What is being asked: Pictures aside, repeat the whole listing word for word.

Data listing:
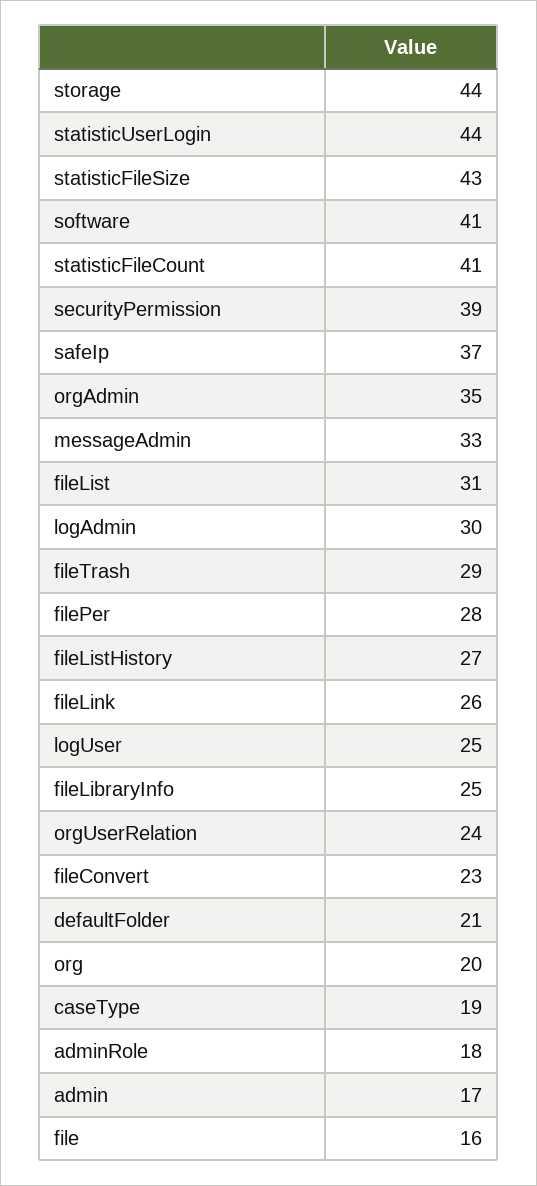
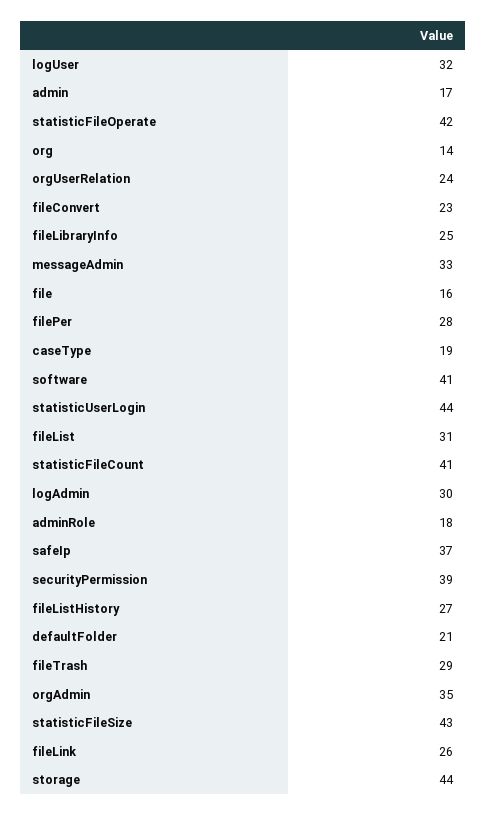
  {
    "storage": 44,
    "statisticUserLogin": 44,
    "statisticFileSize": 43,
    "software": 41,
    "statisticFileCount": 41,
    "securityPermission": 39,
    "safeIp": 37,
    "orgAdmin": 35,
    "messageAdmin": 33,
    "fileList": 31,
    "logAdmin": 30,
    "fileTrash": 29,
    "filePer": 28,
    "fileListHistory": 27,
    "fileLink": 26,
-   "logUser": 25,
+   "logUser": 32,
    "fileLibraryInfo": 25,
    "orgUserRelation": 24,
    "fileConvert": 23,
    "defaultFolder": 21,
-   "org": 20,
+   "org": 14,
    "caseType": 19,
    "adminRole": 18,
    "admin": 17,
-   "file": 16
+   "file": 16,
+   "statisticFileOperate": 42
  }

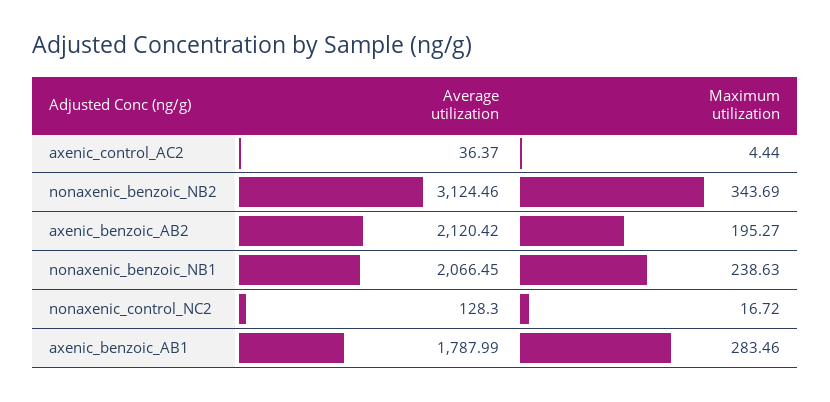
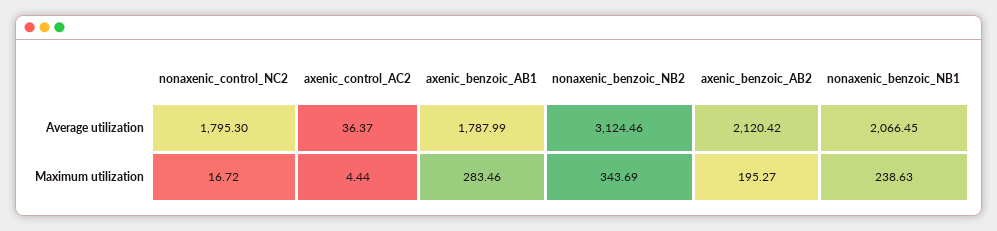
  {
    "Average utilization": {
      "axenic_control_AC2": 36.37,
      "nonaxenic_benzoic_NB2": 3124.46,
      "axenic_benzoic_AB2": 2120.42,
      "nonaxenic_benzoic_NB1": 2066.45,
-     "nonaxenic_control_NC2": 128.3,
+     "nonaxenic_control_NC2": 1795.3,
      "axenic_benzoic_AB1": 1787.99
    },
    "Maximum utilization": {
      "axenic_control_AC2": 4.44,
      "nonaxenic_benzoic_NB2": 343.69,
      "axenic_benzoic_AB2": 195.27,
      "nonaxenic_benzoic_NB1": 238.63,
      "nonaxenic_control_NC2": 16.72,
      "axenic_benzoic_AB1": 283.46
    }
  }

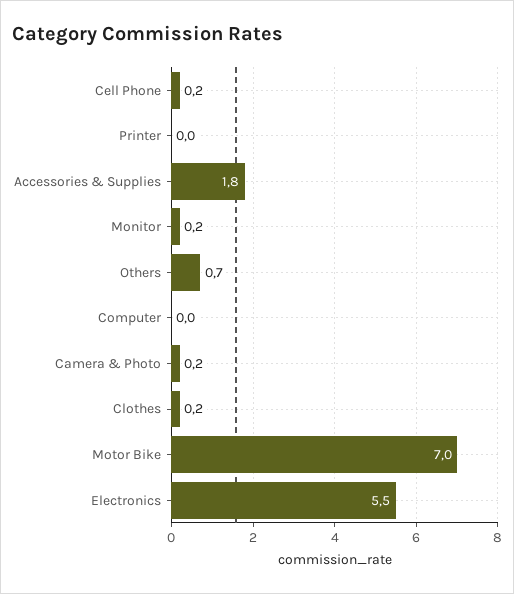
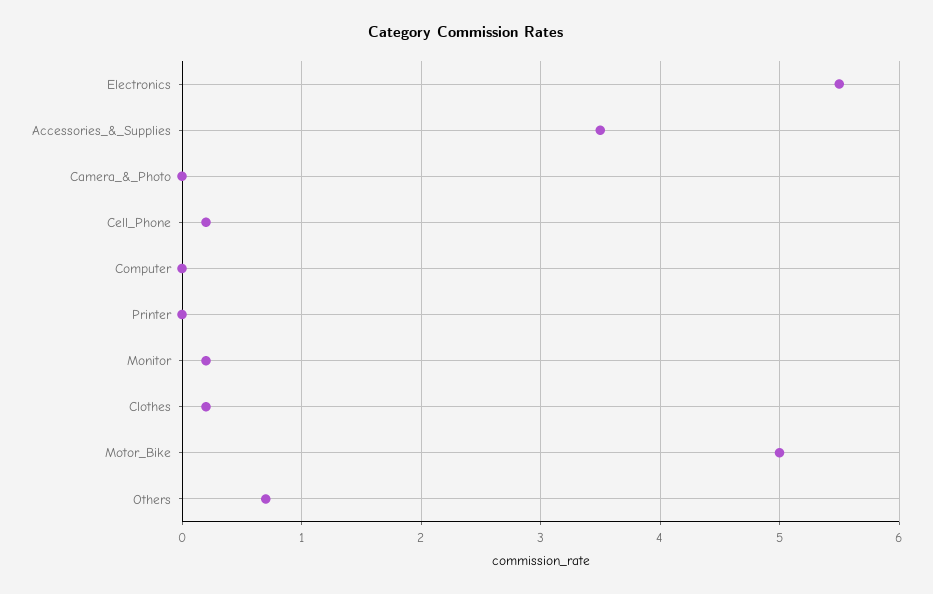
  {
    "Cell Phone": 0.2,
    "Printer": 0,
-   "Accessories & Supplies": 1.8,
+   "Accessories & Supplies": 3.5,
    "Monitor": 0.2,
    "Others": 0.7,
    "Computer": 0,
-   "Camera & Photo": 0.2,
+   "Camera & Photo": 0,
    "Clothes": 0.2,
-   "Motor Bike": 7,
+   "Motor Bike": 5,
    "Electronics": 5.5
  }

Solution below:
  {
    "storage": 44,
    "statisticUserLogin": 44,
    "statisticFileSize": 43,
    "software": 41,
    "statisticFileCount": 41,
    "securityPermission": 39,
    "safeIp": 37,
    "orgAdmin": 35,
    "messageAdmin": 33,
    "fileList": 31,
    "logAdmin": 30,
    "fileTrash": 29,
    "filePer": 28,
    "fileListHistory": 27,
    "fileLink": 26,
-   "logUser": 25,
+   "logUser": 32,
    "fileLibraryInfo": 25,
    "orgUserRelation": 24,
    "fileConvert": 23,
    "defaultFolder": 21,
-   "org": 20,
+   "org": 14,
    "caseType": 19,
    "adminRole": 18,
    "admin": 17,
-   "file": 16
+   "file": 16,
+   "statisticFileOperate": 42
  }

  {
    "Average utilization": {
      "axenic_control_AC2": 36.37,
      "nonaxenic_benzoic_NB2": 3124.46,
      "axenic_benzoic_AB2": 2120.42,
      "nonaxenic_benzoic_NB1": 2066.45,
-     "nonaxenic_control_NC2": 128.3,
+     "nonaxenic_control_NC2": 1795.3,
      "axenic_benzoic_AB1": 1787.99
    },
    "Maximum utilization": {
      "axenic_control_AC2": 4.44,
      "nonaxenic_benzoic_NB2": 343.69,
      "axenic_benzoic_AB2": 195.27,
      "nonaxenic_benzoic_NB1": 238.63,
      "nonaxenic_control_NC2": 16.72,
      "axenic_benzoic_AB1": 283.46
    }
  }

  {
    "Cell Phone": 0.2,
    "Printer": 0,
-   "Accessories & Supplies": 1.8,
+   "Accessories & Supplies": 3.5,
    "Monitor": 0.2,
    "Others": 0.7,
    "Computer": 0,
-   "Camera & Photo": 0.2,
+   "Camera & Photo": 0,
    "Clothes": 0.2,
-   "Motor Bike": 7,
+   "Motor Bike": 5,
    "Electronics": 5.5
  }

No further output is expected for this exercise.